Deutsche Übersetzung
Die Kunst, Grenzen auszubalancieren
Mit Musiques Démesurées hat ein Festival begonnen, das sich mit ganzer Leidenschaft der Musik unserer Zeit widmet — ihrer Aufführung ebenso wie ihrer Vermittlung durch zahlreiche Begegnungen mit den Komponistinnen, Komponisten und Interpretinnen, Interpreten.
Der große Vorzug dieses Festivals besteht darin, dass es sein Publikum nicht dazu überreden will, diese Musik zu mögen. Vielmehr lädt es dazu ein, sie zu verstehen — auch wenn ihr Zugang bisweilen anspruchsvoll ist.
Und dabei gibt es immer etwas Wertvolles zu entdecken.
Eröffnet wurde das Festival mit einem Kontrabass-Recital — eines der Schwerpunktinstrumente dieser 18. Ausgabe — gespielt von einem außergewöhnlichen Virtuosen. Zugegeben: Das Publikum war überschaubar. Doch die wenigen Neugierigen (eigentlich waren es sogar etwas mehr) verließen den Saal um einige Erfahrungen reicher, als sie ihn betreten hatten.

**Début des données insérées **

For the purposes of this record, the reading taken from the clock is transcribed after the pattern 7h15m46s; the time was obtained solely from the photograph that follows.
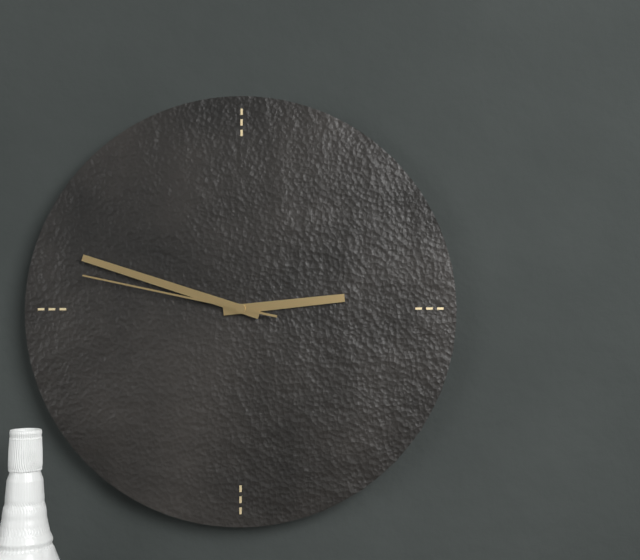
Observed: 2h48m47s
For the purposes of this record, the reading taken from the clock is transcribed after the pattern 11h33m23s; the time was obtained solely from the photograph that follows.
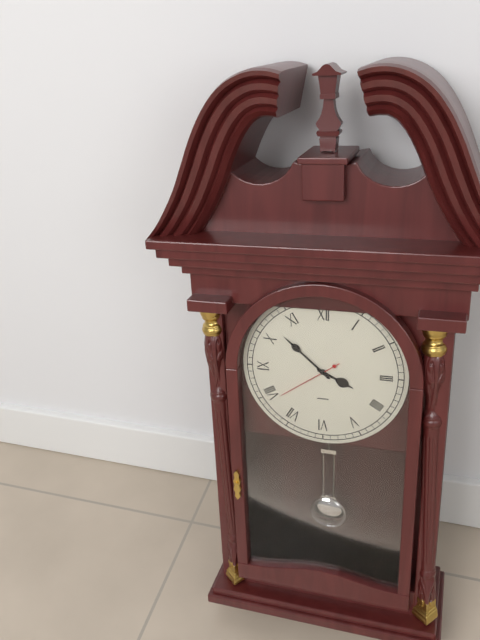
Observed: 3h52m39s
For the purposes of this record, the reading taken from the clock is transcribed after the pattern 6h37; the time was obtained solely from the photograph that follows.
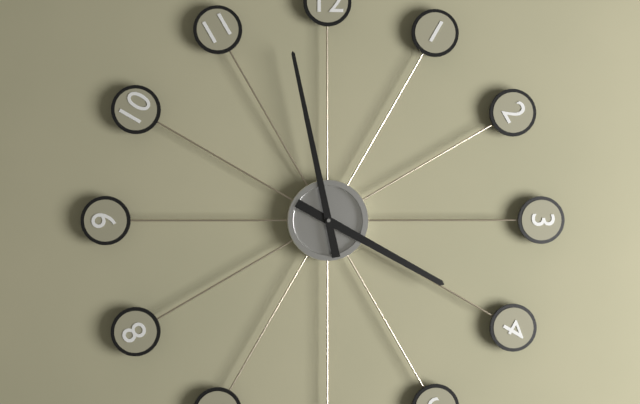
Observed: 3h58
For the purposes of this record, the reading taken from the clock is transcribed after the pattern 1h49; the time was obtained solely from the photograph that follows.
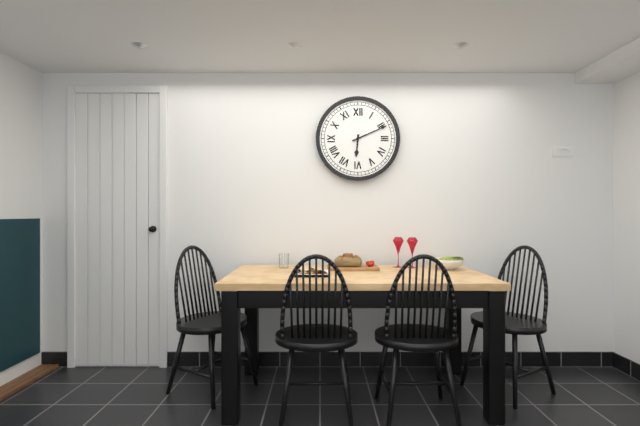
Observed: 6h11
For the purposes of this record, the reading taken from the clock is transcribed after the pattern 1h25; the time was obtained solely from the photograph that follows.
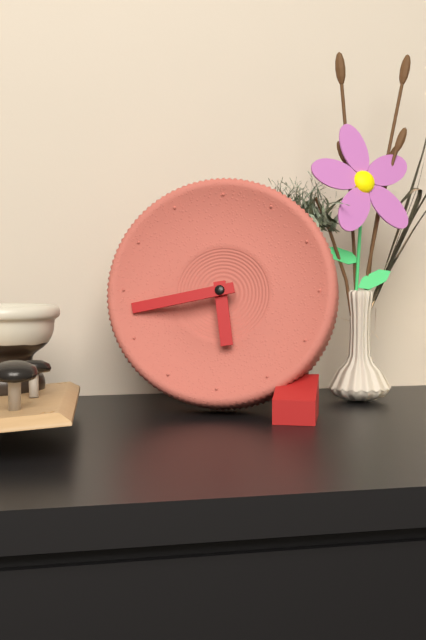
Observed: 5h43
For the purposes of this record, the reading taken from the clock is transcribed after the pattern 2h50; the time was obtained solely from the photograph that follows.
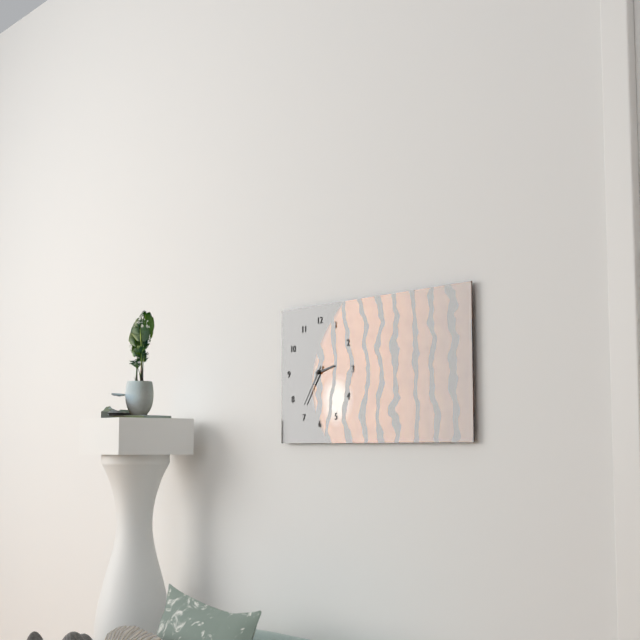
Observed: 2h36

Der polnische Kontrabassist Aleksander Gabryś lotete sowohl die Grenzen seines Instruments als auch die eigenen aus — mit einem Programm, das ganz dieser künstlerischen Erkundung gewidmet war: das Flüstern und der letzte Atemzug in Helmut Oehrings Foxfire zwei, die Kunst des unaufhörlichen Entkommens in Xenakis' Theraps.
Nach diesen aufgebrochenen Klangsprachen folgte die lyrische Suche in den feinsten Intervallen von Georg Friedrich Haas' ...aus freier Lust... verbunden....
Den Abschluss bildete Nicolas Tzortzis' Hommage an die Fernsehfigur Tony Soprano (der Komponist war an diesem Abend selbst anwesend) — eine willkommene Abwechslung zu enttäuschten Liebenden, Mythen und göttlichen Inspirationsfiguren.
Es war eine wahrhaft große künstlerische Leistung von Aleksander Gabryś, der das Publikum durch einen Nebel aus Angst und Gewalt führte — Sinnbild jenes verdrängenden, depressiven Mafiabosses, der in allen Widersprüchen menschlicher Existenz gefangen ist.
Die Energie sprudelte über.
Die Sprachen vermischten sich.
Stimme und Hände rangen miteinander um das Erzählen, fanden jedoch durch Rhythmus und Intonation wieder zusammen — zu einer, wie Nicolas Tzortzis sagt, „Sammlung aller Kräfte gegen den großen Feind: die Gesellschaft.”
Bei Musiques Démesurées wird alles erklärt — nicht nur den Eingeweihten, sondern vor allem den Neugierigen.